Understanding What Happened

Notice that readers did not manually create networks or containers.

Instead, they described the desired outcome:

services:

  web1:
    image: nginx

Docker Compose interpreted the configuration and automatically created the required resources.

This approach is often called a declarative deployment model because administrators describe the desired state rather than every individual action.

Benefits include:

  • Easier maintenance

  • Improved consistency

  • Better scalability

  • Simpler collaboration

  • Easier documentation

As environments become larger, declarative configurations become increasingly valuable.


Activity 3 – Exploring YAML

Docker Compose files use YAML (Yet Another Markup Language).

Examine the Compose file:

services:

  web1:
    image: nginx
    ports:
      - "8080:80"

Several important YAML characteristics can be observed.

Key-Value Structure

YAML stores information as keys and values.

Example:

image: nginx

The key is:

image

The value is:

nginx

Indentation Matters

YAML relies on indentation to organize information.

For example:

services:

  web1:
    image: nginx

The image setting belongs to the web1 service because of its indentation.

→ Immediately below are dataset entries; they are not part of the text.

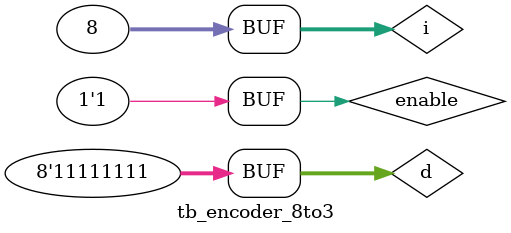
<source format=v>
`timescale 1us/1ns
module tb_encoder_8to3();

    reg [7:0] d;
    reg enable;
    
    wire [2:0] y;

    integer i;

    encoder_3to8 ENC3_8(
        .d(d),
        .enable(enable),
        .y(y)
    );

    initial begin
        $monitor($time, " d = %b, y = %d", d, y);
        #1; d = 0; enable = 0;

        for(i = 0; i < 8; i = i +1) begin
            #1; d = ( 1 << i); enable = 1;
    end
    #1; d = 8'b1111_1111;
    end
endmodule
</source>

Incorrect indentation can cause deployment failures.

For example:

services:

web1:
image: nginx

This file is invalid and will generate errors.


Human Readability

One reason YAML is widely used is its readability.

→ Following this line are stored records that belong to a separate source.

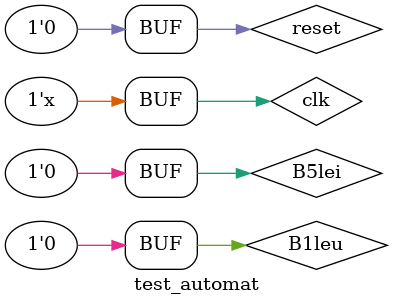
<source format=v>
module test_automat();

  reg clk, reset, B1leu, B5lei;
  wire cafea, rest;

  automat_bauturi a1(clk, reset, B1leu, B5lei, cafea, rest);

  initial
    begin


    reset = 1;
    #20 reset = 0; clk = 0;
    #20 B1leu = 1; B5lei = 0;
    #20 B1leu = 1; B5lei = 0;
    #20 B1leu = 0; B5lei = 0;
    #20 B1leu = 0; B5lei = 0;
    #20 B1leu = 0; B5lei = 0;
    #20 B1leu = 0; B5lei = 1;
    #20 B1leu = 1; B5lei = 0;
    #20 B1leu = 0; B5lei = 0; 

    end

  always
  #10 clk = !clk;

endmodule

</source>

Many administrators can understand a YAML file even without prior experience.

Compare:

image: nginx

with:

{
  "image": "nginx"
}

Both contain the same information, but many people find YAML easier to read when files become larger.


Common YAML Use Cases

YAML is heavily used throughout cloud environments.

Examples include:

  • Docker Compose

  • Kubernetes

  • Ansible

  • AWS CloudFormation

  • GitHub Actions

  • CI/CD Pipelines

Learning YAML is therefore a valuable skill for cloud administrators and DevOps engineers.


Experimenting with YAML

Modify the Compose file:

services:

  web1:
    image: nginx
    ports:
      - "8081:80"

Save the file.

Apply the changes:

docker compose up -d

Browse to:

http://localhost:8081

The Nginx page should still appear.

This simple change demonstrates one of the biggest advantages of configuration files: environments can be modified by editing a few lines of text rather than manually reconfiguring systems.